Document understanding data
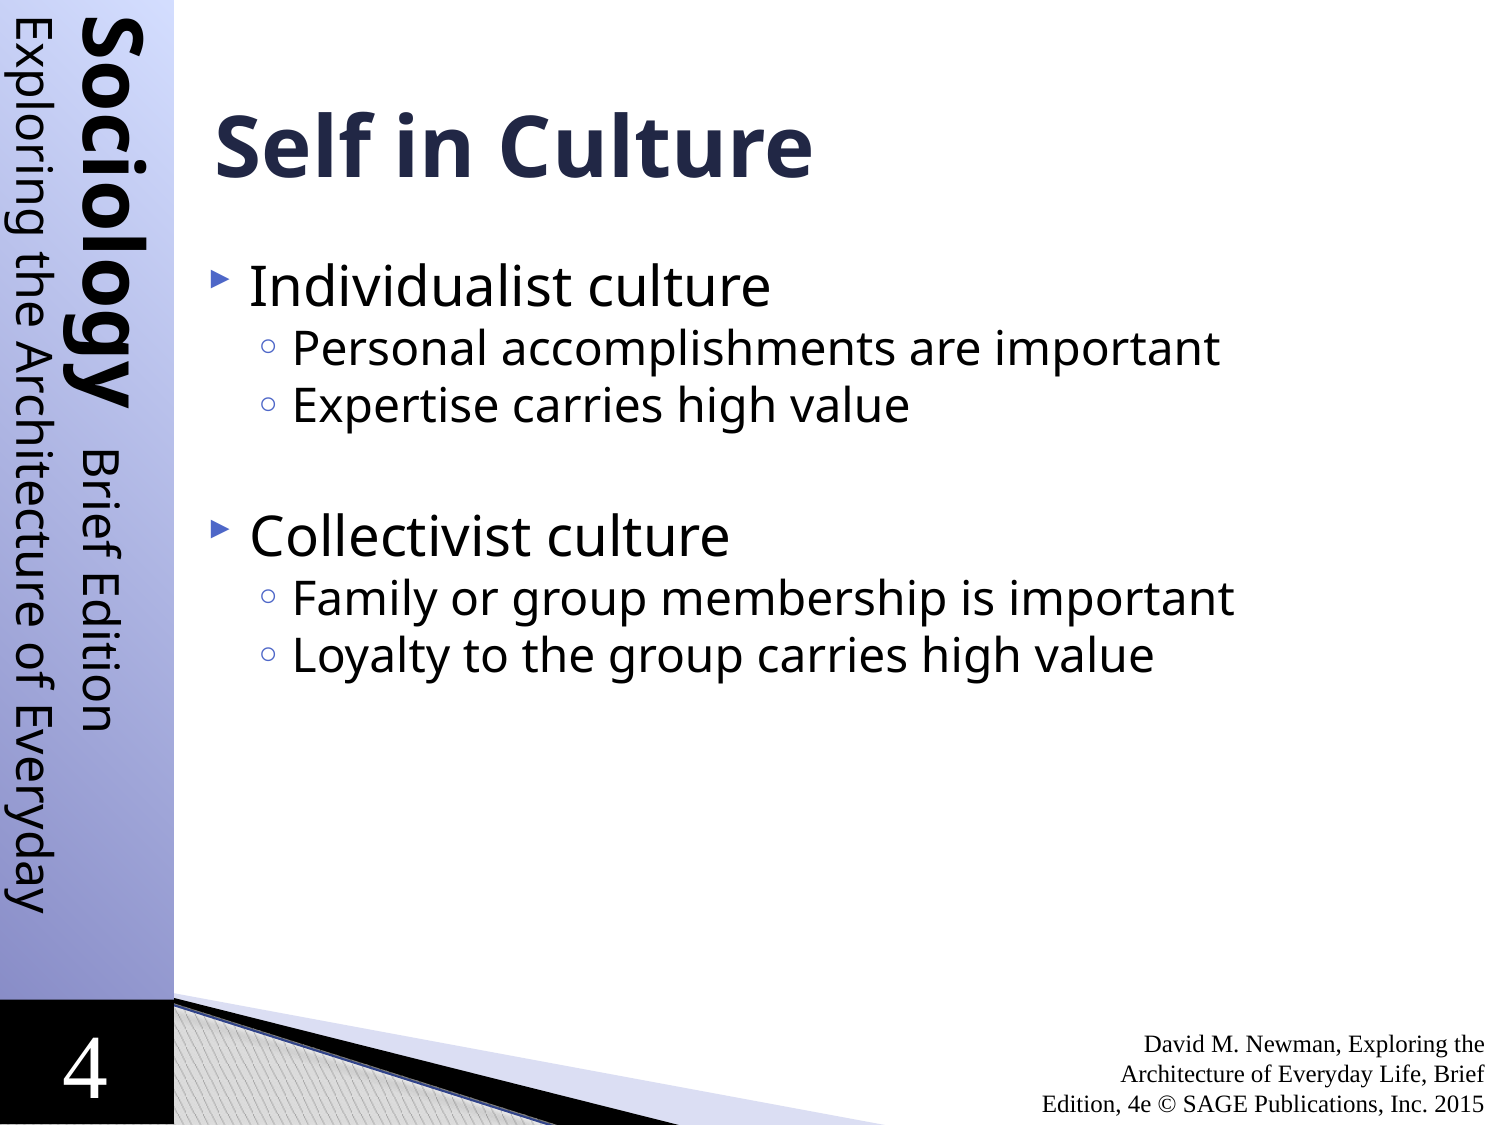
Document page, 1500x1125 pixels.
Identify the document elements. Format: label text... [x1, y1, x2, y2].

title Self in Culture [200, 50, 1500, 238]
picture [174, 1003, 558, 1125]
list Individualist culture Personal accomplishments are important Expertise carries high value Collectivist culture Family or group membership is important Loyalty to the group carries high value [174, 174, 1413, 918]
footer David M. Newman, Exploring the Architecture of Everyday Life, Brief Edition, 4e © SAGE Publications, Inc. 2015 [1025, 1065, 1500, 1125]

▶ [What is required] Each record must appear again exactly as written above, without its pictures.

▶ [Answer for this exercise]
Document page, 1500x1125 pixels.
Identify the document elements. Format: label text... [x1, y1, x2, y2].

title Self in Culture [200, 50, 1500, 238]
picture [174, 1003, 558, 1125]
list Individualist culture Personal accomplishments are important Expertise carries high value Collectivist culture Family or group membership is important Loyalty to the group carries high value [174, 174, 1413, 918]
footer David M. Newman, Exploring the Architecture of Everyday Life, Brief Edition, 4e © SAGE Publications, Inc. 2015 [1025, 1065, 1500, 1125]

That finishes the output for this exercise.